Electronic chlorinators make chlorine from salt, but there is more than one kind of salt! Common salt is sodium chloride, but pools sometimes also use “mineral salts” which are mainly magnesium chloride. Either kind of salt can be used, though magnesium or mineral salts have a number of advantages over common salt: they feel nicer to swim in, leave hair less tangly, and suppress the formation of limescale. Even when using regular salt, Pooled adds a small amount of magnesium salt to confer these benefits.
We recommend the use of a premium brand of common and mineral salts. Cheaper forms can contain impurities such as iron or manganese that can result in stains on the pool surface.
ORP stands for Oxidation Reduction Potential. This is a tiny electrical signal that oxidizers like chlorine create in the pool water which can be picked up by an electronic sensor. Chlorinator control systems use the ORP signal to measure and control sanitizer levels.
Free and Total Chlorine
Chlorine can react with some organic compounds to produce ‘combined chlorine’. This combined chlorine can show up on chlorine tests, but it is not effective as a disinfectant, and can be very irritating. Total chlorine is the sum of the free chlorine and combined chlorine.
Unlike chlorine, bromine does not form these irritating compounds. This is why you will not find a ‘Combined Bromine’ or ‘Total Bromine’ measurement in a chemical test strip or test kit. And it is part of the reason for the very high bather comfort in Pooled pools.
Hard water has high calcium content. In pools, an appropriately high hardness helps maintain the concrete structure of the pool, and hardness is kept high by addition of calcium chloride.
Pooled Advanced Water Chemistry is designed to operate at much lower hardness than conventional pools. In fact, the natural hardness of tap water provides sufficient calcium to maintain the pool surface in our water chemistry, so calcium additives are not required.
Comfort zone refers to the range of water compositions that are comfortable to swim in. Many factors affect this, but the most important are probably salt and sanitizer levels, pH, and the presence of irritant compounds.
The salinity of the eyes and mucous membranes is around 9000 ppm. It helps comfort levels if water is a similar salinity. Many people find salt water pools, at around 4000-6000 ppm, more comfortable than fresh water. Sea water has a salinity of 35,000 ppm. For a salt pool, check the salt limits on the heater and robot, as these both have upper limits and set the salt level appropriate to that and the requirements of your chlorinator.
Sanitizer levels around 1-3 ppm of chlorine or equivalent are generally comfortable to swim in. Higher chlorine levels become unpleasant. Even at the lower chlorine levels water can be irritating, but this is usually due to irritant combined chlorine compounds rather than chlorine itself.
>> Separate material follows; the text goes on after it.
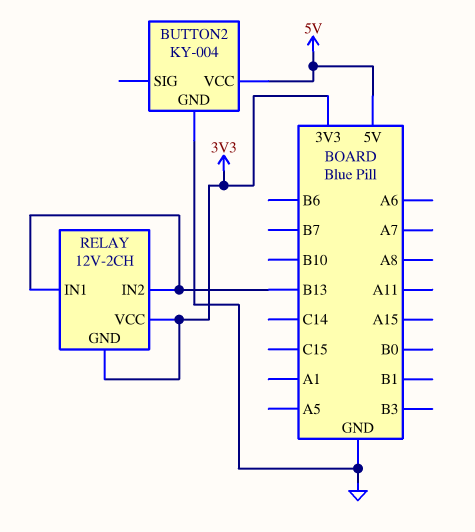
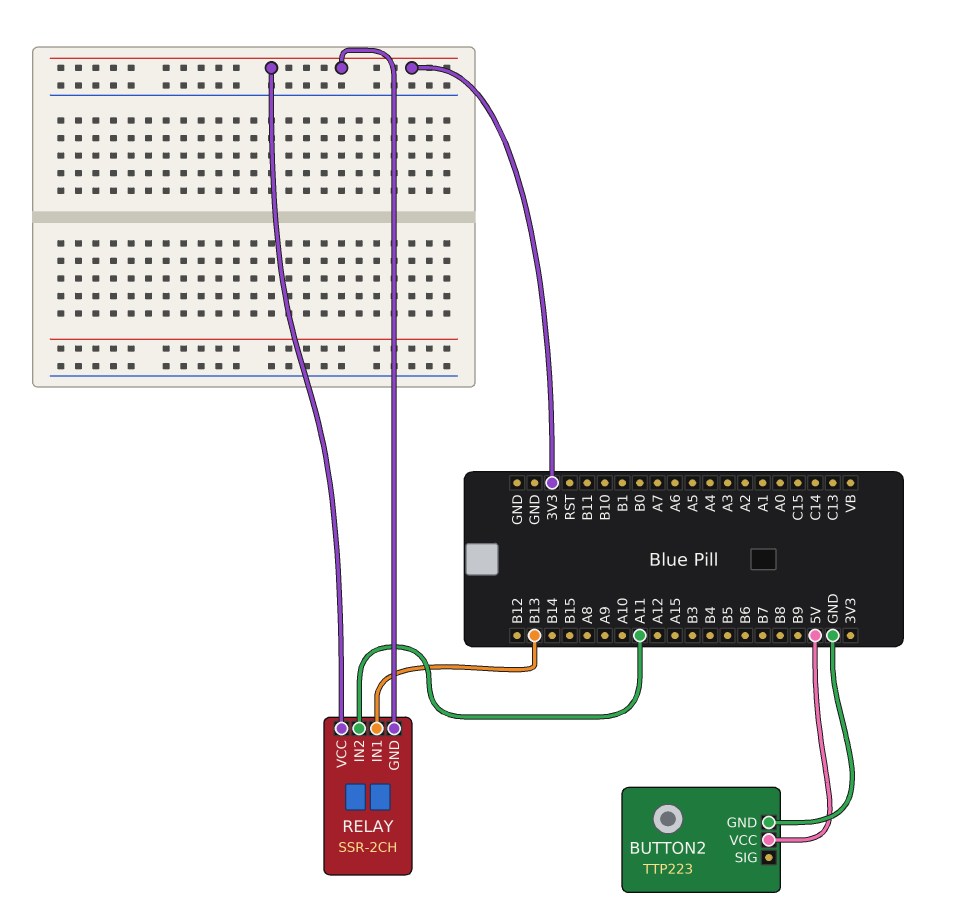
BUTTON2: KY-004 -> TTP223
RELAY: 12V-2CH -> SSR-2CH
RELAY pin IN2: B13 -> A11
pH in the range 7.5 – 8.6 is comfortable to swim in. The higher pH range is not available to chlorine pools, which require low pH for sanitation. Our experience with our customers is that they prefer the water quality in the higher pH range of our pools.
Advanced Water Chemistry is Pooled’s chemical management system based on bromine sanitation and high pH operation, which is designed to eliminate the need for acid, buffer, calcium and stabilizer, to allow for management over the internet. It uses very small quantities of chemicals, requiring only about one to two shoe-boxes of chemicals a year for typical pool sizes, which we ship when sensors indicate they are required.
Sodium and magnesium salts are added by the customer when sensors indicate low levels. AWC is compatible with all salt, mineral and liquid chlorine pools.